%%

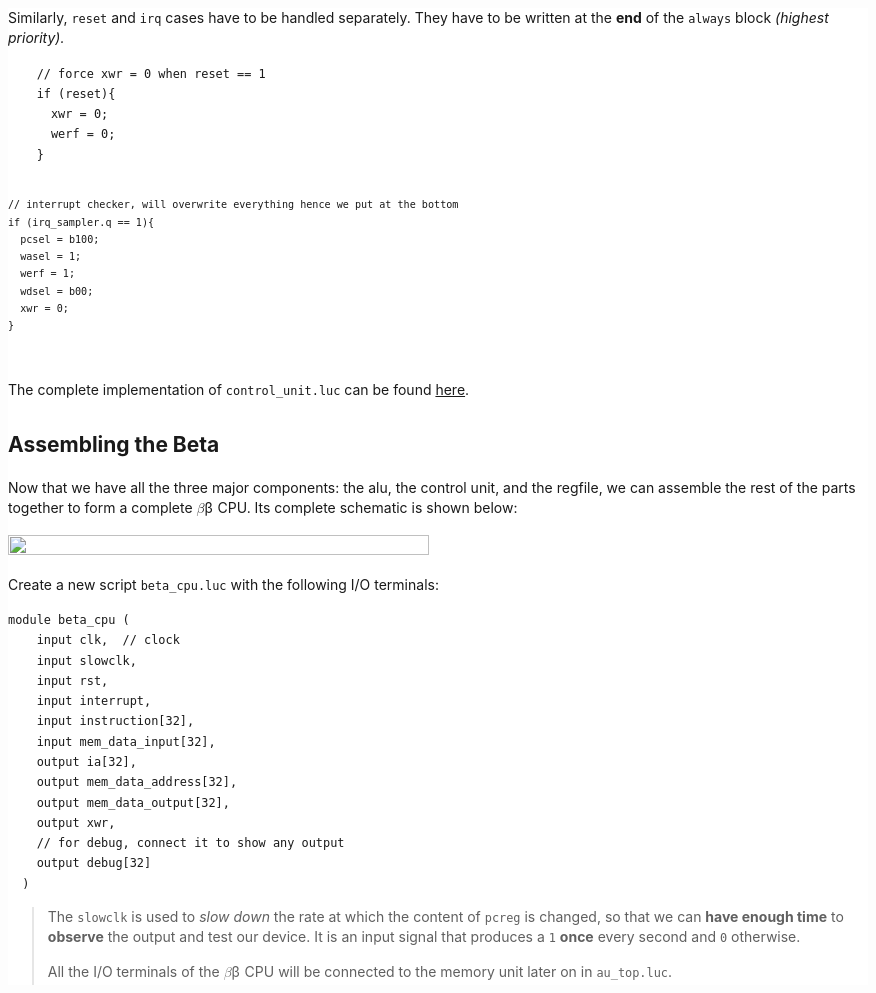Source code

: <p>Similarly, <code>reset</code> and <code>irq</code> cases have to be handled separately. They have to be written at the <strong>end</strong> of the <code>always</code> block <em>(highest priority).</em></p>
<pre><code>    // force xwr = 0 when reset == 1 
    if (reset){
      xwr = 0;
      werf = 0;
    }
    
    // interrupt checker, will overwrite everything hence we put at the bottom    
    if (irq_sampler.q == 1){
      pcsel = b100;
      wasel = 1;
      werf = 1;
      wdsel = b00;
      xwr = 0;
    }
</code></pre>
<p>The complete implementation of <code>control_unit.luc</code> can be found <a href="https://github.com/natalieagus/SampleAlchitryProjects/blob/master/BetaComponents/source/control_unit.luc" target="_blank">here</a>.</p>
<h2 id="assembling-the-beta">Assembling the Beta</h2>
<p>Now that we have all the three major components: the alu, the control unit, and the regfile, we can assemble the rest of the parts together to form a complete <span class="katex--inline"><span class="katex"><span class="katex-mathml"><math><semantics><mrow><mi>β</mi></mrow><annotation encoding="application/x-tex">\beta</annotation></semantics></math></span><span class="katex-html" aria-hidden="true"><span class="base"><span class="strut" style="height: 0.8888799999999999em; vertical-align: -0.19444em;"></span><span class="mord mathdefault" style="margin-right: 0.05278em;">β</span></span></span></span></span> CPU.  Its complete schematic is shown below:</p>
<img src="https://www.dropbox.com/s/7vn4p9ucsydqu9e/beta.png?raw=1" width="70%" height="70%">
<p>Create a new script <code>beta_cpu.luc</code> with the following I/O terminals:</p>
<pre><code>module beta_cpu (
    input clk,  // clock
    input slowclk,
    input rst,
    input interrupt,
    input instruction[32],
    input mem_data_input[32],
    output ia[32],
    output mem_data_address[32],
    output mem_data_output[32],
    output xwr,
    // for debug, connect it to show any output
    output debug[32]
  )
</code></pre>
<blockquote>
<p>The <code>slowclk</code> is used to <em>slow down</em> the rate at which the content of <code>pcreg</code> is changed, so that we can <strong>have enough time</strong> to <strong>observe</strong> the output and test our device. It is an input signal that produces a <code>1</code> <strong>once</strong> every second and <code>0</code> otherwise.</p>
<p>All the I/O terminals of the <span class="katex--inline"><span class="katex"><span class="katex-mathml"><math><semantics><mrow><mi>β</mi></mrow><annotation encoding="application/x-tex">\beta</annotation></semantics></math></span><span class="katex-html" aria-hidden="true"><span class="base"><span class="strut" style="height: 0.8888799999999999em; vertical-align: -0.19444em;"></span><span class="mord mathdefault" style="margin-right: 0.05278em;">β</span></span></span></span></span> CPU will be connected to the memory unit later on in <code>au_top.luc</code>.</p>
</blockquote>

%%

**Exercise description**
Look over the listing above and copy each line that contains "strong".

**Response to the task**
: <p>Similarly, <code>reset</code> and <code>irq</code> cases have to be handled separately. They have to be written at the <strong>end</strong> of the <code>always</code> block <em>(highest priority).</em></p>
<p>The <code>slowclk</code> is used to <em>slow down</em> the rate at which the content of <code>pcreg</code> is changed, so that we can <strong>have enough time</strong> to <strong>observe</strong> the output and test our device. It is an input signal that produces a <code>1</code> <strong>once</strong> every second and <code>0</code> otherwise.</p>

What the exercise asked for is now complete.